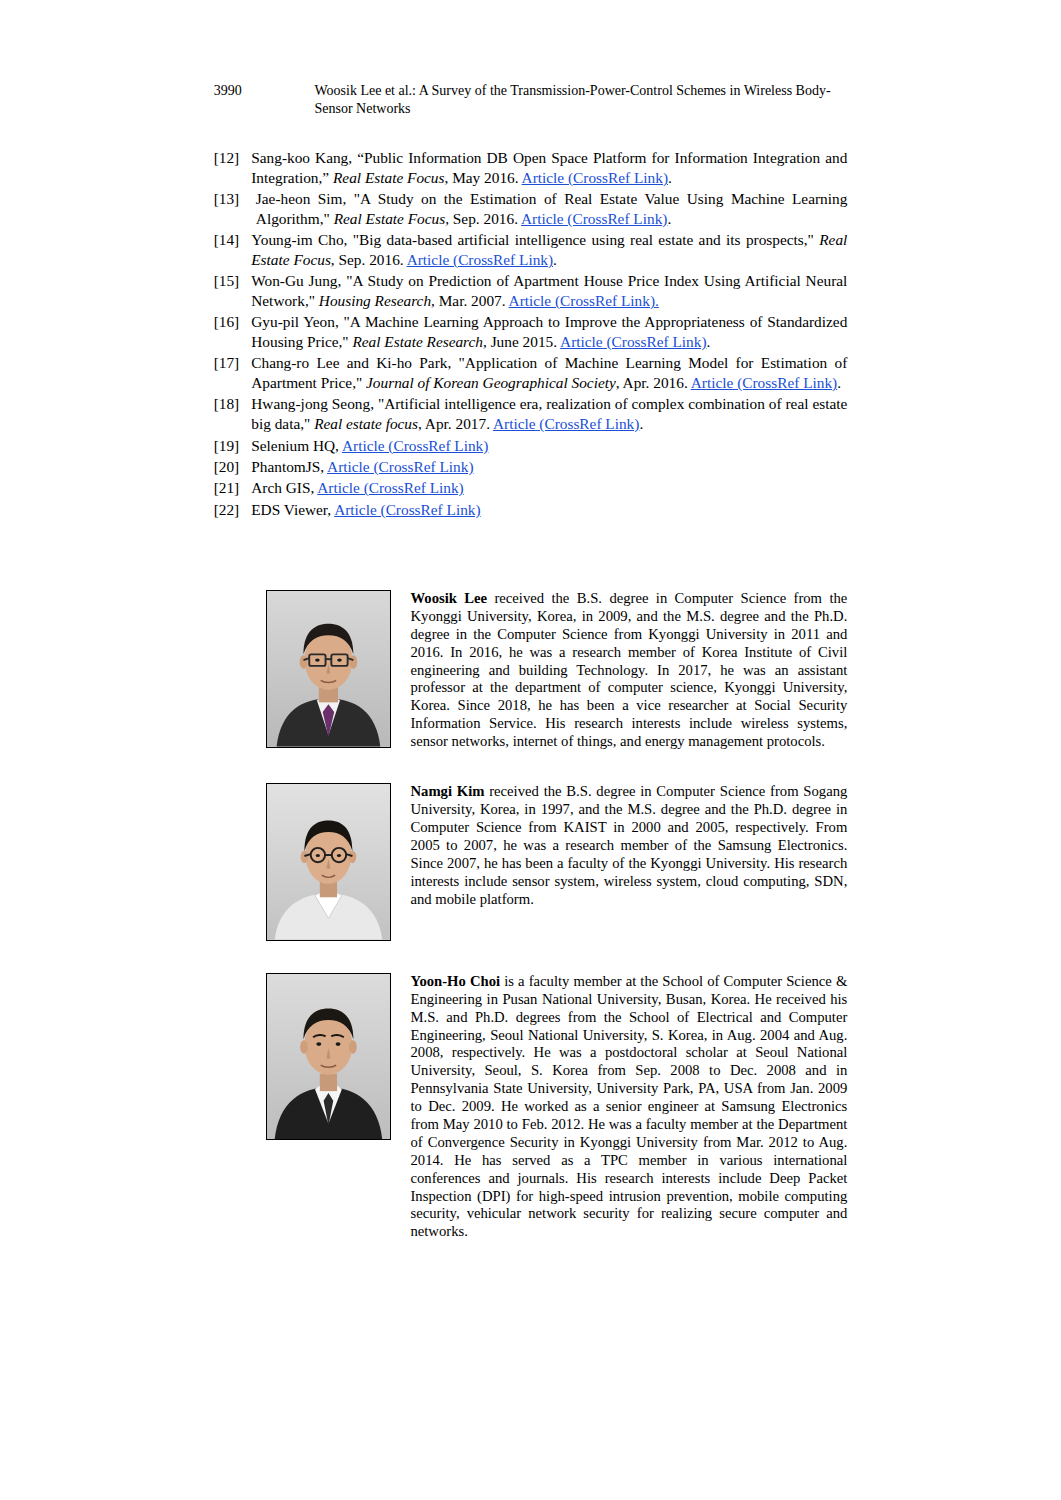3990
Woosik Lee et al.: A Survey of the Transmission-Power-Control Schemes in Wireless Body-Sensor Networks
[12] Sang-koo Kang, “Public Information DB Open Space Platform for Information Integration and Integration,” Real Estate Focus, May 2016. Article (CrossRef Link).
[13] Jae-heon Sim, "A Study on the Estimation of Real Estate Value Using Machine Learning Algorithm," Real Estate Focus, Sep. 2016. Article (CrossRef Link).
[14] Young-im Cho, "Big data-based artificial intelligence using real estate and its prospects," Real Estate Focus, Sep. 2016. Article (CrossRef Link).
[15] Won-Gu Jung, "A Study on Prediction of Apartment House Price Index Using Artificial Neural Network," Housing Research, Mar. 2007. Article (CrossRef Link).
[16] Gyu-pil Yeon, "A Machine Learning Approach to Improve the Appropriateness of Standardized Housing Price," Real Estate Research, June 2015. Article (CrossRef Link).
[17] Chang-ro Lee and Ki-ho Park, "Application of Machine Learning Model for Estimation of Apartment Price," Journal of Korean Geographical Society, Apr. 2016. Article (CrossRef Link).
[18] Hwang-jong Seong, "Artificial intelligence era, realization of complex combination of real estate big data," Real estate focus, Apr. 2017. Article (CrossRef Link).
[19] Selenium HQ, Article (CrossRef Link)
[20] PhantomJS, Article (CrossRef Link)
[21] Arch GIS, Article (CrossRef Link)
[22] EDS Viewer, Article (CrossRef Link)
Woosik Lee received the B.S. degree in Computer Science from the Kyonggi University, Korea, in 2009, and the M.S. degree and the Ph.D. degree in the Computer Science from Kyonggi University in 2011 and 2016. In 2016, he was a research member of Korea Institute of Civil engineering and building Technology. In 2017, he was an assistant professor at the department of computer science, Kyonggi University, Korea. Since 2018, he has been a vice researcher at Social Security Information Service. His research interests include wireless systems, sensor networks, internet of things, and energy management protocols.
Namgi Kim received the B.S. degree in Computer Science from Sogang University, Korea, in 1997, and the M.S. degree and the Ph.D. degree in Computer Science from KAIST in 2000 and 2005, respectively. From 2005 to 2007, he was a research member of the Samsung Electronics. Since 2007, he has been a faculty of the Kyonggi University. His research interests include sensor system, wireless system, cloud computing, SDN, and mobile platform.
Yoon-Ho Choi is a faculty member at the School of Computer Science & Engineering in Pusan National University, Busan, Korea. He received his M.S. and Ph.D. degrees from the School of Electrical and Computer Engineering, Seoul National University, S. Korea, in Aug. 2004 and Aug. 2008, respectively. He was a postdoctoral scholar at Seoul National University, Seoul, S. Korea from Sep. 2008 to Dec. 2008 and in Pennsylvania State University, University Park, PA, USA from Jan. 2009 to Dec. 2009. He worked as a senior engineer at Samsung Electronics from May 2010 to Feb. 2012. He was a faculty member at the Department of Convergence Security in Kyonggi University from Mar. 2012 to Aug. 2014. He has served as a TPC member in various international conferences and journals. His research interests include Deep Packet Inspection (DPI) for high-speed intrusion prevention, mobile computing security, vehicular network security for realizing secure computer and networks.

_Task statement_: All that is wanted is a faithful reproduction of the line above with "2015. Article (CrossRef Link).", the line with "[17] Chang-ro Lee", and every line in between.

_Solution to this exercise_:
[16] Gyu-pil Yeon, "A Machine Learning Approach to Improve the Appropriateness of Standardized Housing Price," Real Estate Research, June 2015. Article (CrossRef Link).
[17] Chang-ro Lee and Ki-ho Park, "Application of Machine Learning Model for Estimation of Apartment Price," Journal of Korean Geographical Society, Apr. 2016. Article (CrossRef Link).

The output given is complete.